Autonomous underwater robot hits the waves (photos)

An advanced undersea robot developed at the Monterey Bay Aquarium Research Institute promises to take oceanic research to a new level, going faster and farther than its predecessors--and even doing some thinking of its own.

Tethys, named after a Greek sea goddess, is an autonomous underwater vehicle unlike any other. Combining the best traits of traditional types of AUVs, it can travel faster and farther than the vehicles oceanographers currently rely on.
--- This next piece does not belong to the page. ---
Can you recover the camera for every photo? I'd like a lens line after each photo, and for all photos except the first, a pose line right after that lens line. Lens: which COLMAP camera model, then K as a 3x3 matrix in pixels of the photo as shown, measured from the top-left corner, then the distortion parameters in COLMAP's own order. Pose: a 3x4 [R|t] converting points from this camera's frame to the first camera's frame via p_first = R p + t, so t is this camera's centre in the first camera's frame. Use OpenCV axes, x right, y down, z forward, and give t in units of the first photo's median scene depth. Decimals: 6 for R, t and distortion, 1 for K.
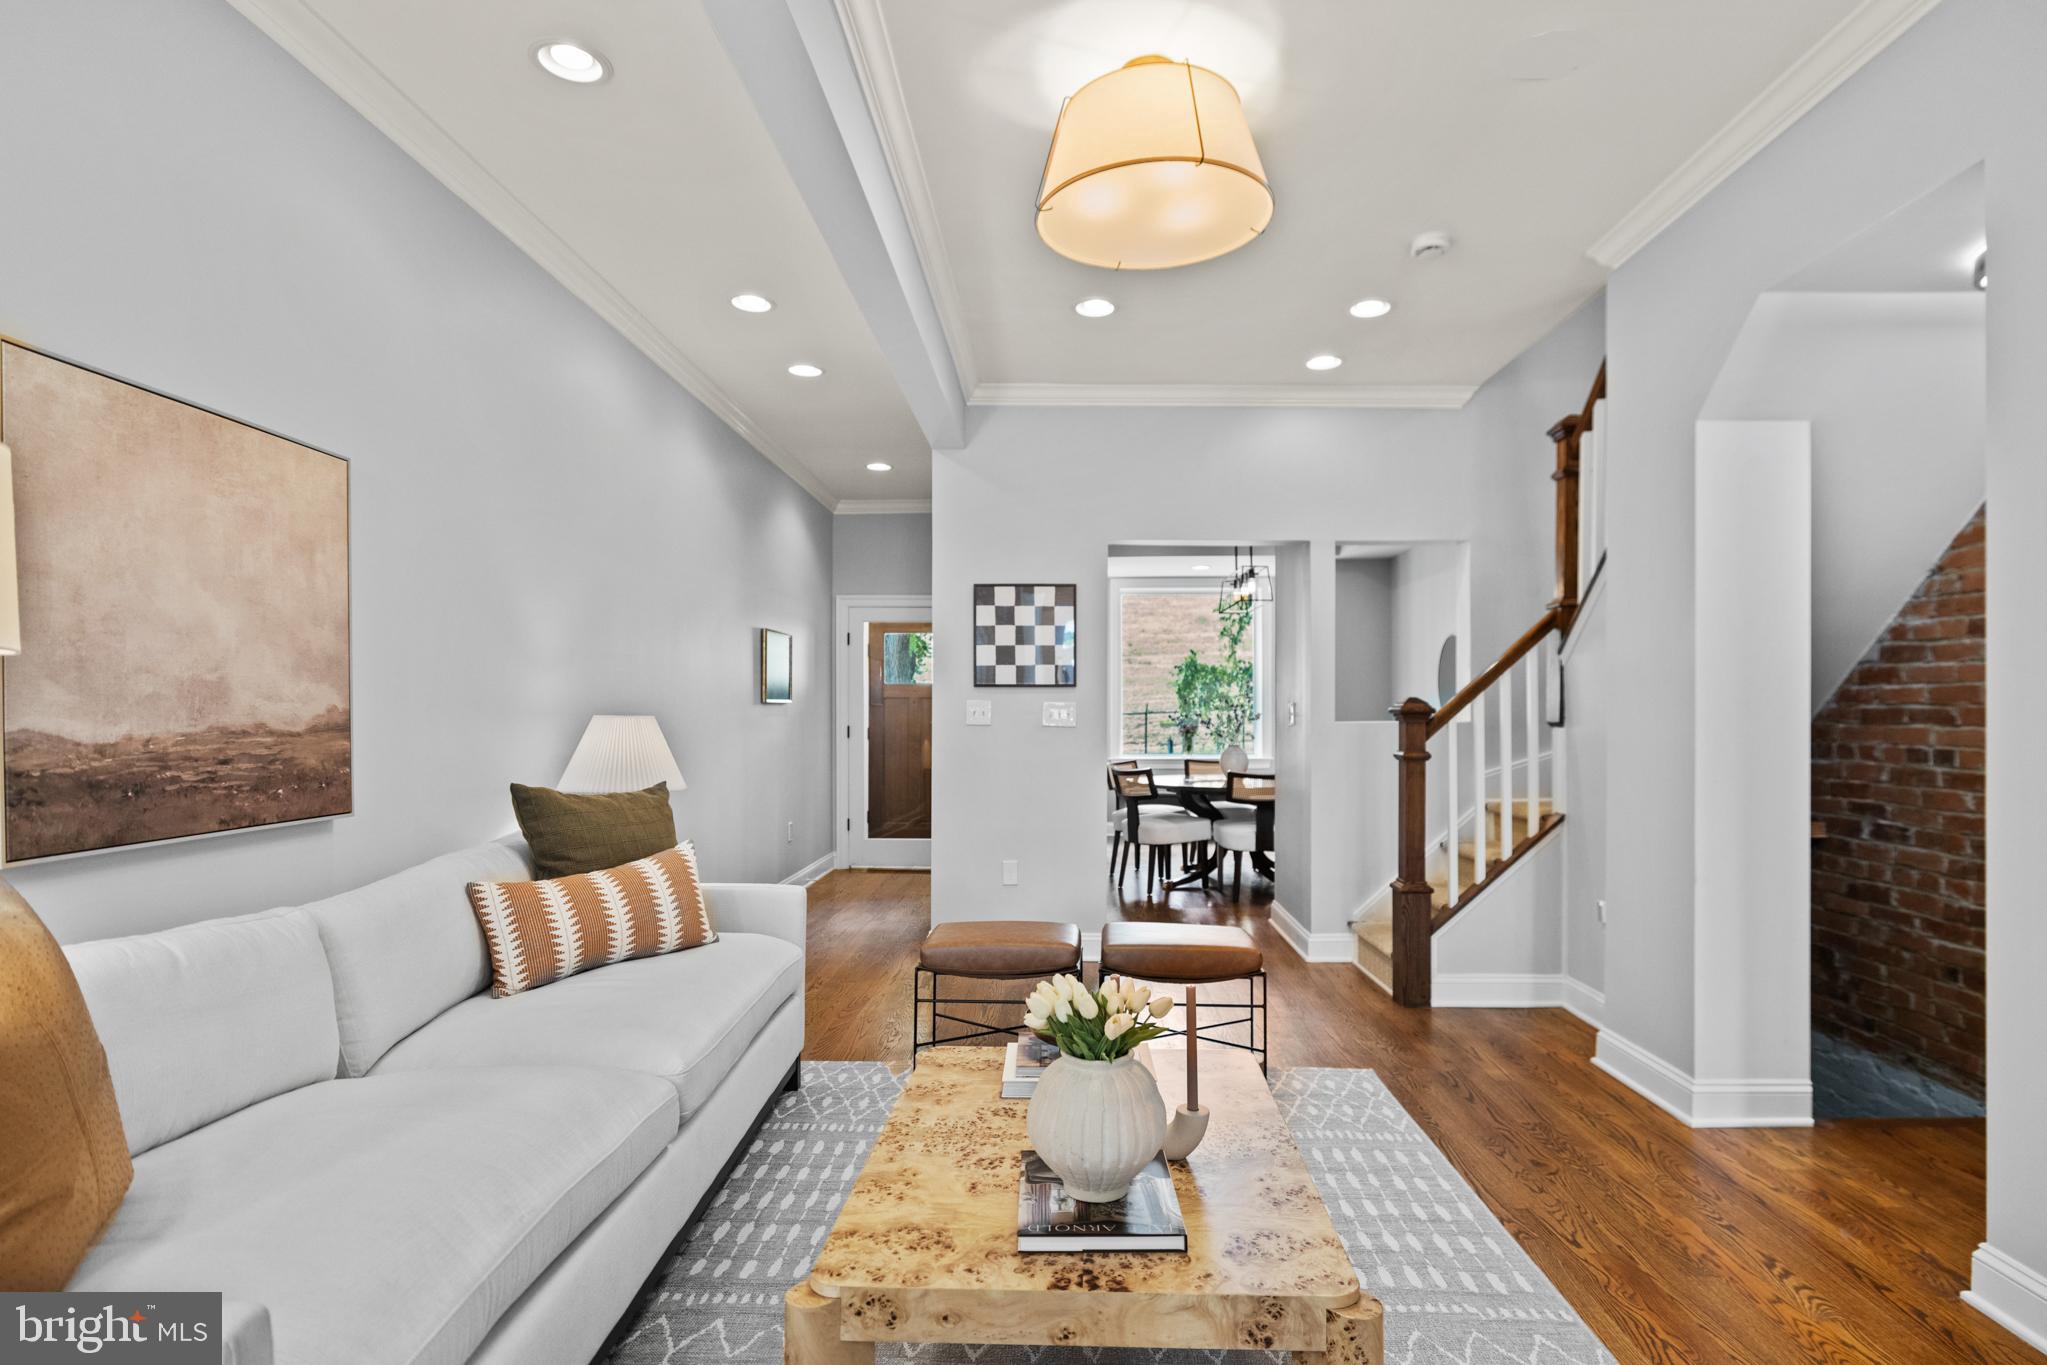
lens RADIAL K [[1071.8, 0, 1053.6], [0, 1071.8, 719.0], [0, 0, 1]] dist [-0.004310, 0.001417]
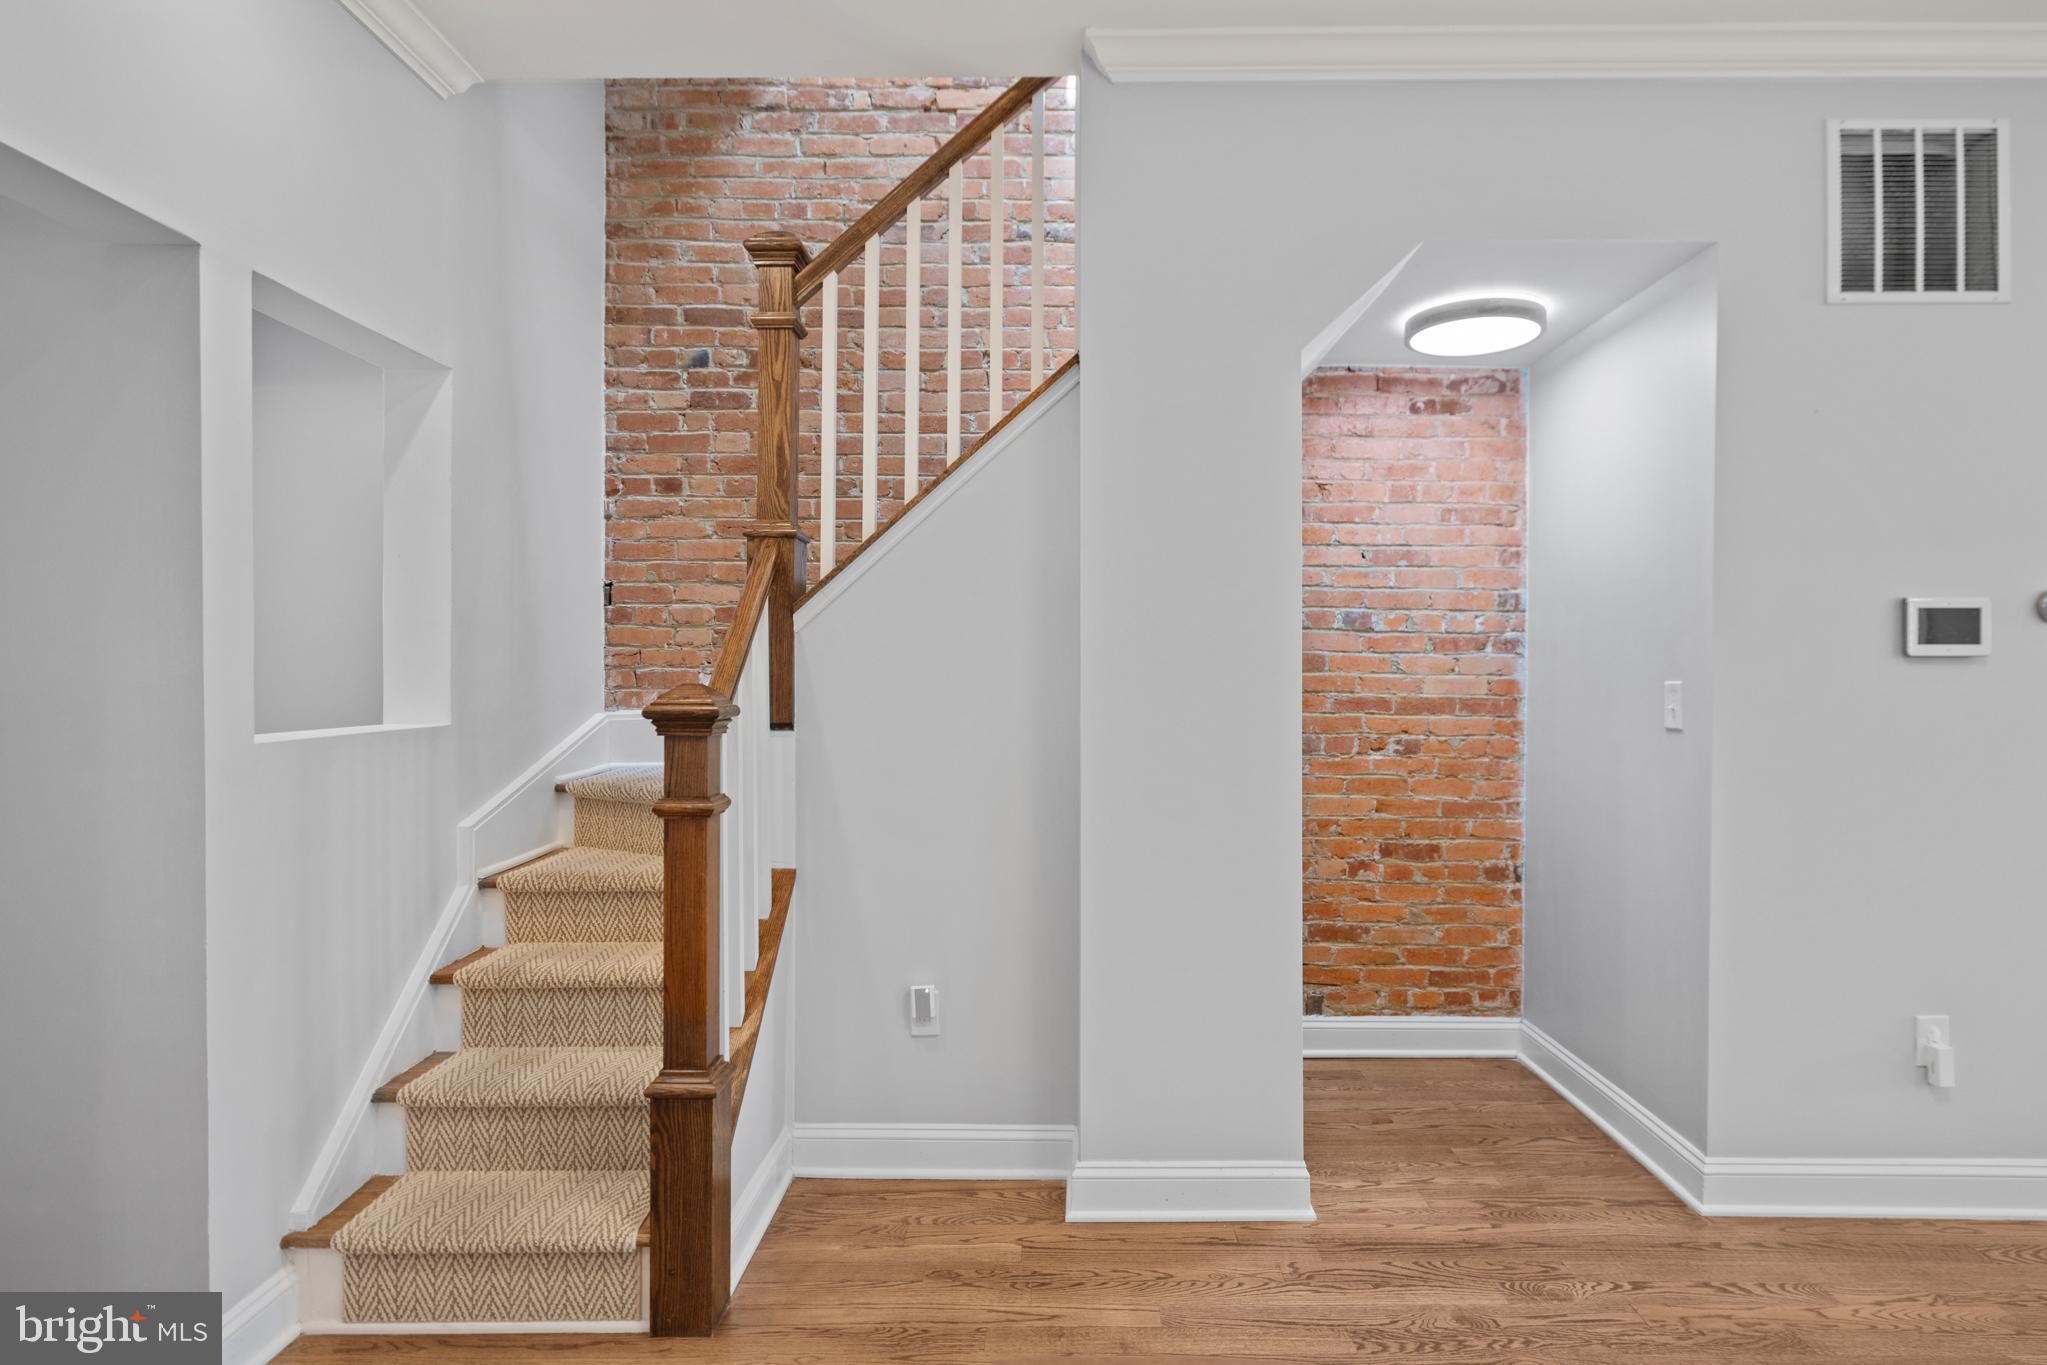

It can also stay out at sea for weeks on end and carry larger amounts of scientific instruments than most of its counterparts, according to MBARI.

Here, Tethys takes a spin through Monterey Bay in Northern California.

Two Monterey Bay team members make preparations to tow Tethys out to sea.

MBARI says one benefit of the new AUV is that it can be launched by a small boat like this one, rather than requiring a large ship with a specialized crane.

In this photo, Monterey Bay Aquarium researchers tow Tethys out from Moss Landing Harbor, while a round, orange float keeps its nose from diving down under the sea surface.

Chief Technologist Jim Bellingham, shown here, led design and development of the Tethys underwater robot.

The vehicle took four years of design and development work, and underwent real-world testing cruising around Monterey Bay for much of the month of October, the team said in a statement. During those tests, Tethys completed a four-day expedition with ample battery life to spare.

Monterey Bay Aquarium Research Institute employee Mike Godin works on the electronics system aboard Tethys.

One of the things that makes this bot special is that it has the ability to make some decisions on its own, without needing human operators to direct its every move.

This could allow it to conduct continuous research, without having to send back data and wait for its next command. Designed to study oceanic algae, Tethys could keep itself positioned in the center of an algal bloom, adjusting its position and speed to match that of the bloom as it moves in the ocean's currents.